Glenn Adamson, Director of the Museum of Arts and Design, holds an interesting position on the idea of studio craft. He has spent years championing craft but is now ready to retire the mission. He questions the crusade for craft, taking instead the position that promotion of studio craft has run its course. Note that I specify the promotion of studio craft, and not the category of craft itself. On the contrary, Adamson makes it quite clear that he loves craft. It is the idea that it needs special pleading and encouraging that he disdains.
Alongside his writings, I watched part of a recorded lecture he gave on his Goodbye to All That. You can find it on Youtube easily; at the beginning of the lecture he related studio craft to Charlie Brown’s Christmas tree. As many of us recall, Charlie Brown finds a pathetic and weak attempt of a Christmas tree, brings it to Linus, and says something about how “it needs him.” Like Charlie Brown, we try to help craft along, build it up, so that it can be pretty and special like fine art is. Yet what Adamson insists is that craft no longer needs our help; it is “real in,” he says, just like Lucy’s doctor character from Peanuts.
Throughout Adamson’s writings in Goodbye to All That, Thinking Through Craft, and Invention of Craft, he attempts to make us see that craft does not need our goading or babysitting. “On one hand,” he writes in Goodbye to All That, “craft has never been more popular. On the other hand, we retain the deep conviction that it needs saving.” Glenn Adamson repeats throughout his publications that it is time to drop this idea, and asks us to allow it to flourish on its own, using the terms “benign neglect” to help us see just how much we are to release our grip. The main argument, or rather encouragement, he is making here is this: say goodbye to the idea that craft is a campaign we need to promote in order to stay afloat, much less succeed. Then, we may be able to witness studio craft bloom into its next phase or era (I like to imagine this metaphor as a teenager matures into an adult–wiser, more cultured, and altogether better-looking.)
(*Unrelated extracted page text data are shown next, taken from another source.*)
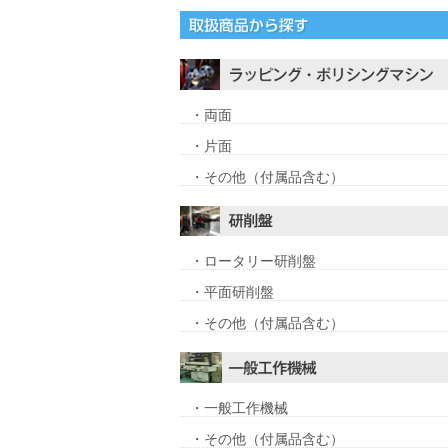
・両面
・片面
・その他（付属品含む）
・ロータリー研削盤
・平面研削盤
・その他（付属品含む）
・一般工作機械
・その他（付属品含む）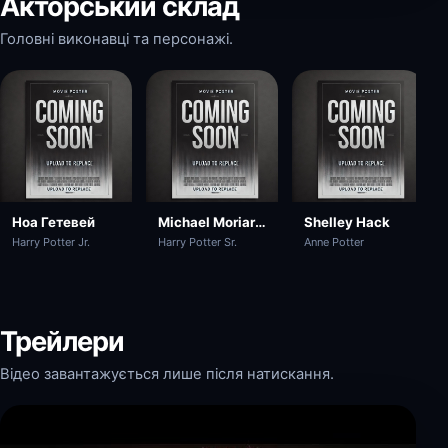
Акторський склад
Головні виконавці та персонажі.
Ноа Гетевей
Michael Moriarty
Shelley Hack
Harry Potter Jr.
Harry Potter Sr.
Anne Potter
Трейлери
Відео завантажується лише після натискання.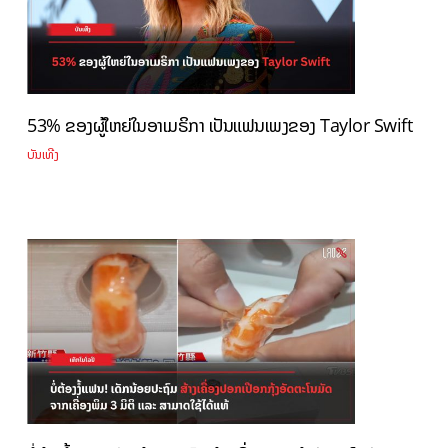
53% ຂອງຜູ້ໃຫຍ່ໃນອາເມຣິກາ ເປັນແຟນເພງຂອງ Taylor Swift
ບັນເທີງ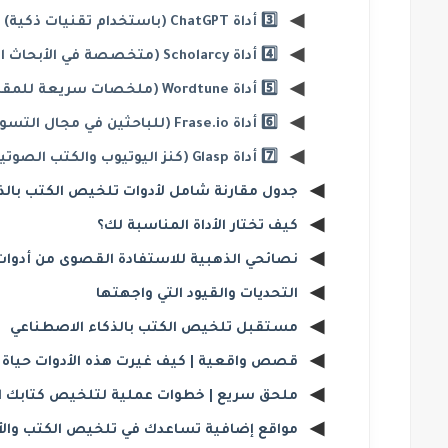
3️⃣ أداة ChatGPT (باستخدام تقنيات ذكية)
4️⃣ أداة Scholarcy (متخصصة في الأبحاث الأكاديمية)
5️⃣ أداة Wordtune (ملخصات سريعة للمقالات)
6️⃣ أداة Frase.io (للباحثين في مجال التسويق والمحتوى)
7️⃣ أداة Glasp (كنز اليوتيوب والكتب الصوتية)
جدول مقارنة شامل لأدوات تلخيص الكتب بالذ
كيف تختار الأداة المناسبة لك؟
نصائحي الذهبية للاستفادة القصوى من أدوا
التحديات والقيود التي واجهتها
مستقبل تلخيص الكتب بالذكاء الاصطناعي
قصص واقعية | كيف غيرت هذه الأدوات حياة 
ملحق سريع | خطوات عملية لتلخيص كتابك ال
مواقع إضافية تساعدك في تلخيص الكتب والأ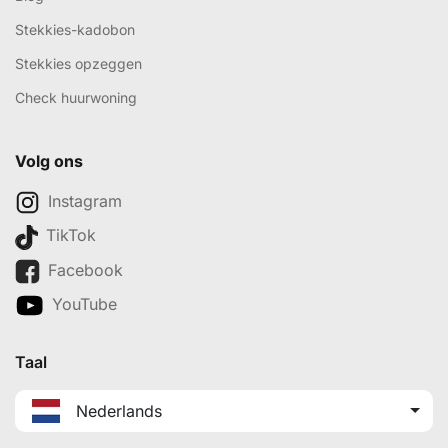
Stekkies-kadobon
Stekkies opzeggen
Check huurwoning
Volg ons
Instagram
TikTok
Facebook
YouTube
Taal
Nederlands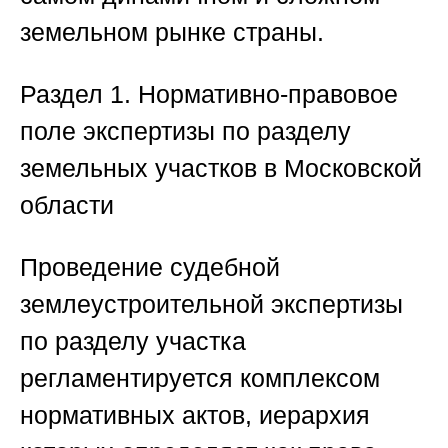
земельном рынке страны.
Раздел 1. Нормативно-правовое
поле экспертизы по разделу
земельных участков в Московской
области
Проведение судебной
землеустроительной экспертизы
по разделу участка
регламентируется комплексом
нормативных актов, иерархия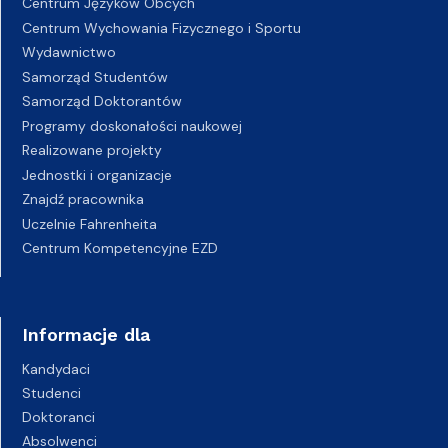
Centrum Języków Obcych
Centrum Wychowania Fizycznego i Sportu
Wydawnictwo
Samorząd Studentów
Samorząd Doktorantów
Programy doskonałości naukowej
Realizowane projekty
Jednostki i organizacje
Znajdź pracownika
Uczelnie Fahrenheita
Centrum Kompetencyjne EZD
Informacje dla
Kandydaci
Studenci
Doktoranci
Absolwenci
Yet I have a comment to counter Adamson’s craft wisdom, which I think is a very important consideration to take in. Let’s keep things on a smaller, national scale, as that is all I can relate to. I just imagine the nation’s crafters reading these books and articles and responding with a nervous terror. Promoting our craft is all we know. I think we are scared to stop promoting craft; it is a livelihood that (let’s face it) is often looked down upon. We are used to trying to prove the worth of what we do to others, and therefore we are still under the impression that it is a neglected and “subordinate” career. We are scared to trust that the public will sustain this movement after we stop promoting it.
I suppose we can ask ourselves if we are a smothering mother, or if craft is a needy child. We can assess those questions in terms of our own practices. Personally, I never realized that there was a real market for craft until this past year. The more exhibitions I attended and the more I saw the handmade become popular, the more I realized that there is a place in this world for craft. No, it has not shone as a star in art history, but perhaps now is the time that craft makes history. Studio craft is more popular than ever before, and is also made accessible to all through the DIY movement. This concept makes me less nervous to attempt to make a living in the craft world. Still, the thought of ignoring the urge to promote a thing I love, a thing I want to succeed in, and want others to see the merit in as well…it’s a hard bite to swallow.